### [練習問題]
a. 引用文のうち、「南の往診獣医さんのブログ」を含む語句で始まり「という認識そのものがありませんでした。」で終わる部分を、一字一句変えずに書き写しなさい。
b. 引用文の「つまり」で始まる一文で、かぎかっこに入っている語句をすべて挙げなさい。

### [引用文]
::::::

南の往診獣医さんのブログ

往診獣医が獣医師ならではの視点で動物のこと、社会の出来事、その他の話題についてオリジナルイラスト付きで書いています。

学校飼育動物を考える (6)

前回からの続きです。

毎年、獣医師会に掛かってくる、
飼育動物担当の先生からの相談。

ところが、その地方公共団体の教育行政担当課は
「現場が問題を抱えて困っている」
という認識そのものがありませんでした。

どういうことなのか?

私も再度、現状を説明します。
教育行政担当課の方も真剣です。
そして、事のあらましがわかって来ました。

これはどうやら、
「情報の伝達経路の問題」
だったようです。

「学校が問題を抱えているのは確かだが、
その情報は行政に届いていない」
そのことが確認できました。

お時間を取っていただいた事を謝して、
市役所を後にします。

その後。
往診の合間を縫って、再び学校を回ります。
複数の学校の飼育担当の先生方、
学校の事務の方々のお話を伺いました。

すると。
真相がわかってきました。

飼育動物担当の先生は、
学校飼育動物の問題に直面したとき
「学校内で」あるいは「個人的に」
問題を解決しようとした
のです。
必要なお金も、ほぼ学校内でまかなおうとされていました。
しかし、もともと学校には学校飼育動物に特化した財源がありません。

そこで「学校」が相談した先は「市町村」ではなく、「県獣医師会」だったのです。

つまり
「〇〇市立の小学校」の抱える問題が、
「〇〇市」に報告されることの無いまま、
「県獣医師会」に寄せられてい
たのです。

そして獣医師会は長年にわたって、
この問題に誠実に対応してきました。
それが役割だと認識していたためです。
そのこと自体は間違いではありません。

飼育動物のために。

::::::

### [データ抜粋]
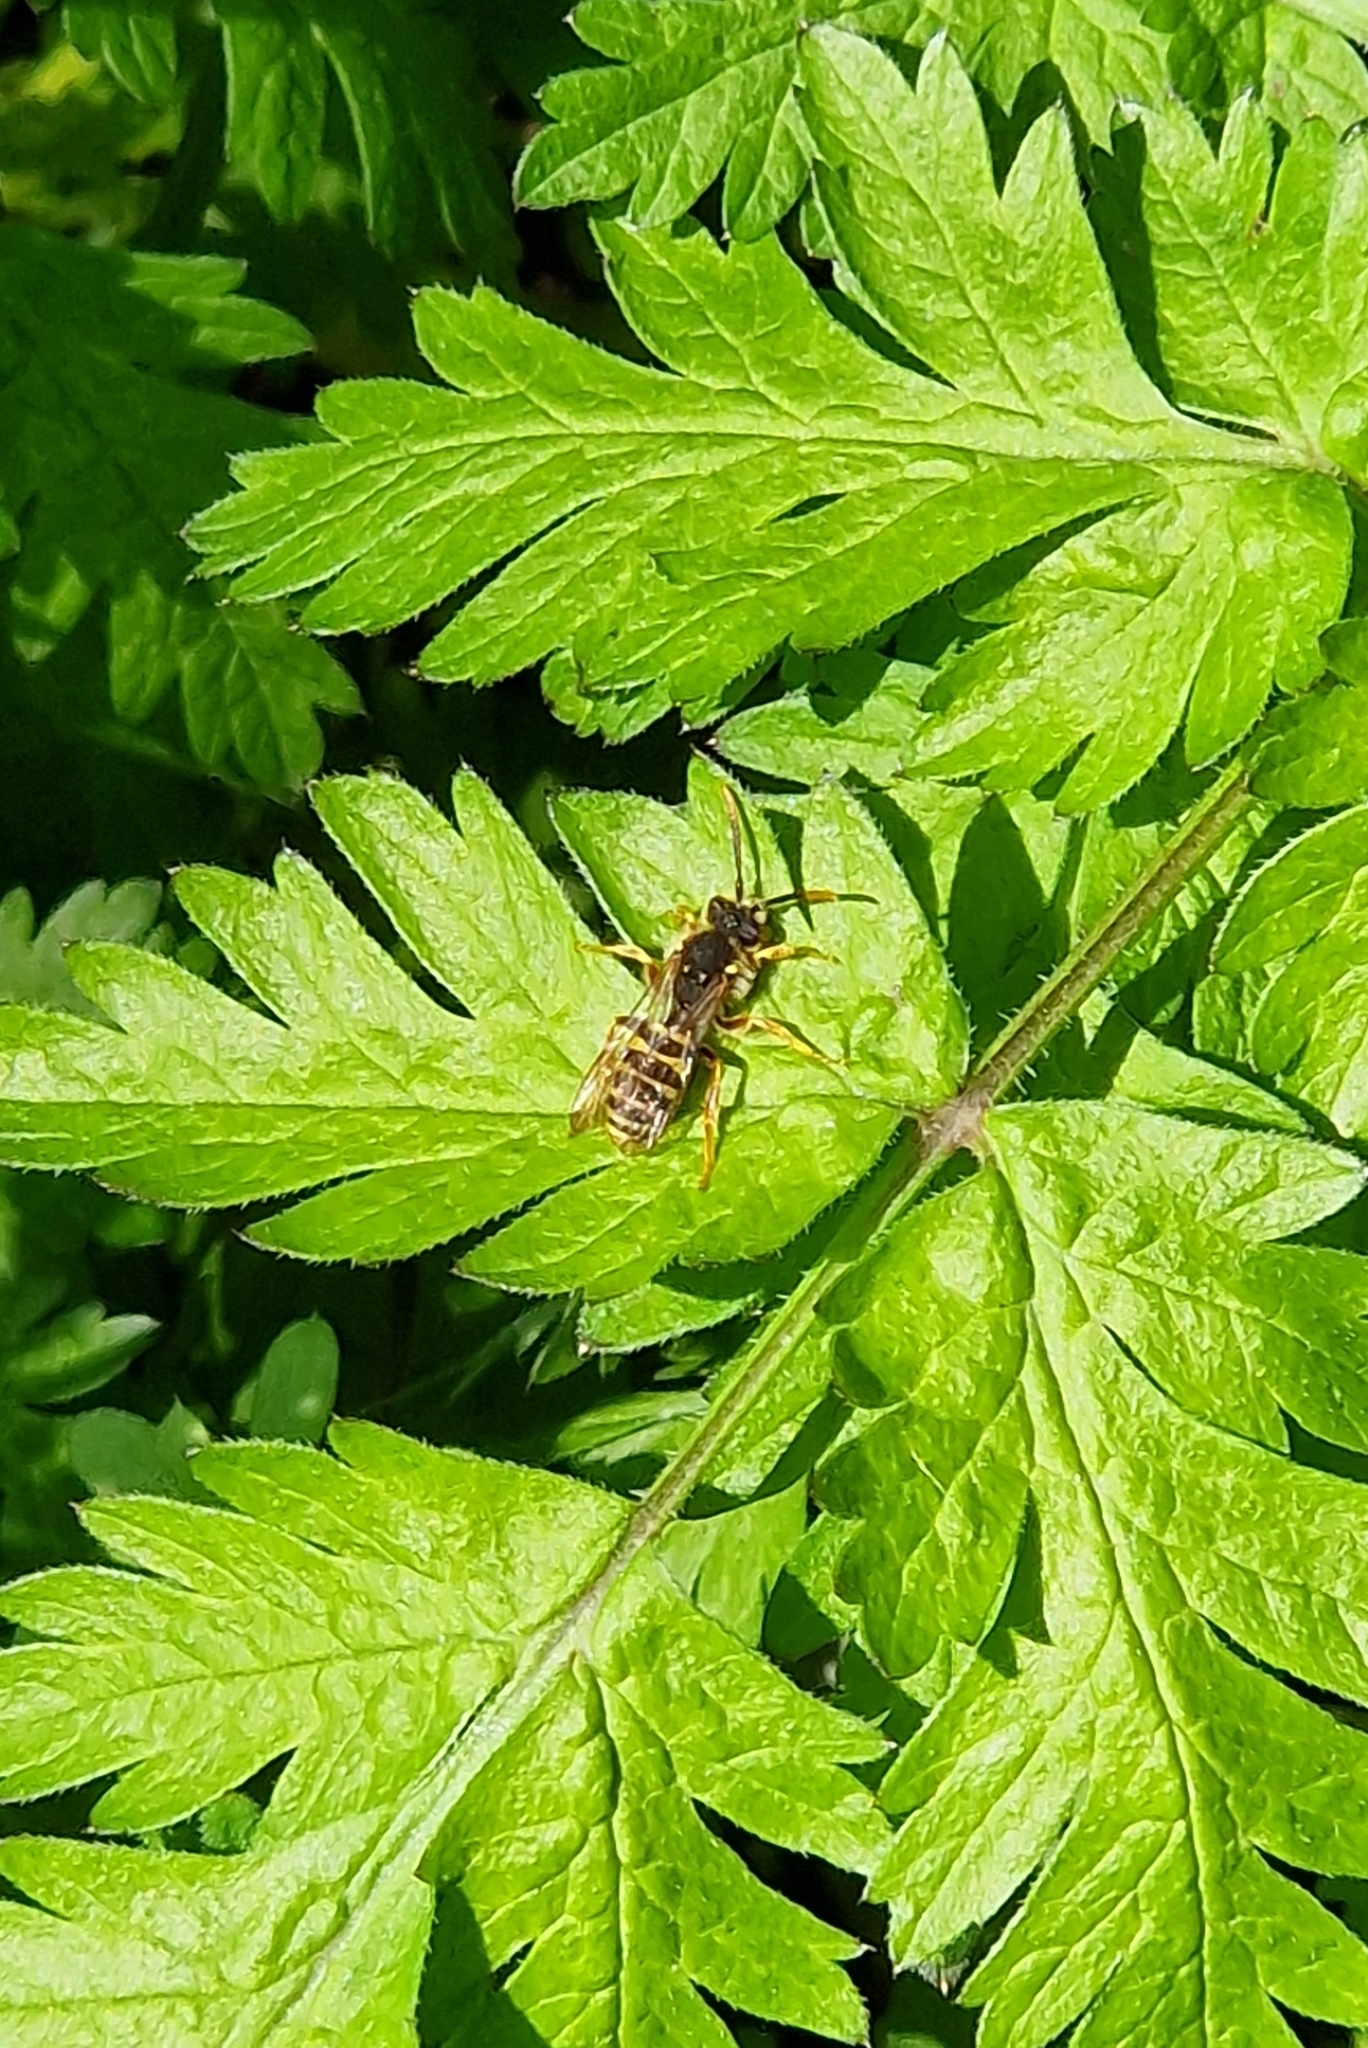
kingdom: Animalia
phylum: Arthropoda
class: Insecta
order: Hymenoptera
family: Apidae
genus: Nomada
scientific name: Nomada goodeniana
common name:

::::::

### [各問の解答]
a.
南の往診獣医さんのブログ

往診獣医が獣医師ならではの視点で動物のこと、社会の出来事、その他の話題についてオリジナルイラスト付きで書いています。

学校飼育動物を考える (6)

前回からの続きです。

毎年、獣医師会に掛かってくる、
飼育動物担当の先生からの相談。

ところが、その地方公共団体の教育行政担当課は
「現場が問題を抱えて困っている」
という認識そのものがありませんでした。

b.
「〇〇市立の小学校」
「〇〇市」
「県獣医師会」